» Dataset:
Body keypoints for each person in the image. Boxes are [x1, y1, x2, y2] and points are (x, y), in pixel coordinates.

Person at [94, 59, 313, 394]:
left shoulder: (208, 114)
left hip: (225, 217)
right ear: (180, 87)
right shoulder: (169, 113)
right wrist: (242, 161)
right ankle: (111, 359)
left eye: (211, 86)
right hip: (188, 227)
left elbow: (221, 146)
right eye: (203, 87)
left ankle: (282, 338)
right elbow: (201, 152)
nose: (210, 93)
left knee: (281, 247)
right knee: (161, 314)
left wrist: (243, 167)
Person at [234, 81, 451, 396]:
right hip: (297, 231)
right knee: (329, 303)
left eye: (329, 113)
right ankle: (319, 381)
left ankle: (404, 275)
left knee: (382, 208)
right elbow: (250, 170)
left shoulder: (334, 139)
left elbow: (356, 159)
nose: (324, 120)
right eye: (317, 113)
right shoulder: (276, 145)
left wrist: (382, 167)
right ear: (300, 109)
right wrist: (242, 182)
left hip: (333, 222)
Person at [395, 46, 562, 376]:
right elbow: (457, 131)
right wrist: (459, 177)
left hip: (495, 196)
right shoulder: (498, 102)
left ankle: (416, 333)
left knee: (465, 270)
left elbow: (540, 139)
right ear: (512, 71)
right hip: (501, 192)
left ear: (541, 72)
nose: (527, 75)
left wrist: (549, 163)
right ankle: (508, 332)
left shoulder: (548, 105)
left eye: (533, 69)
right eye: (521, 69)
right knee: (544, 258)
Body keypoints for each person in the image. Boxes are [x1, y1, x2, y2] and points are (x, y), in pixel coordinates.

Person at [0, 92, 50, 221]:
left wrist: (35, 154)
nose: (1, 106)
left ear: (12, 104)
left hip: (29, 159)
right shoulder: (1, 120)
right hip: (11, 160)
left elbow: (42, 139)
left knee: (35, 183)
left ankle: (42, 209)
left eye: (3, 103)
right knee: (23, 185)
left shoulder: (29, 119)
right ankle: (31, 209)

* * *

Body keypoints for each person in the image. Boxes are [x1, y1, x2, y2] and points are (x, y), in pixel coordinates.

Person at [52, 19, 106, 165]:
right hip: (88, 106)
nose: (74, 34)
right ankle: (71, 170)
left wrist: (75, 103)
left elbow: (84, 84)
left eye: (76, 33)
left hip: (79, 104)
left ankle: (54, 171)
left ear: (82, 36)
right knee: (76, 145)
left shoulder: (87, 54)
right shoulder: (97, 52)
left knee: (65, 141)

» Problem details:
Among the records above, only the lines between the line holding "left ear: (541, 72)" and the line holding "right hip: (11, 160)", inclusive, are to be output, exactly as written.

» Exercise response:
left ear: (541, 72)
nose: (527, 75)
left wrist: (549, 163)
right ankle: (508, 332)
left shoulder: (548, 105)
left eye: (533, 69)
right eye: (521, 69)
right knee: (544, 258)
Body keypoints for each person in the image. Boxes are [x1, y1, x2, y2] and points are (x, y), in pixel coordinates.

Person at [0, 92, 50, 221]:
left wrist: (35, 154)
nose: (1, 106)
left ear: (12, 104)
left hip: (29, 159)
right shoulder: (1, 120)
right hip: (11, 160)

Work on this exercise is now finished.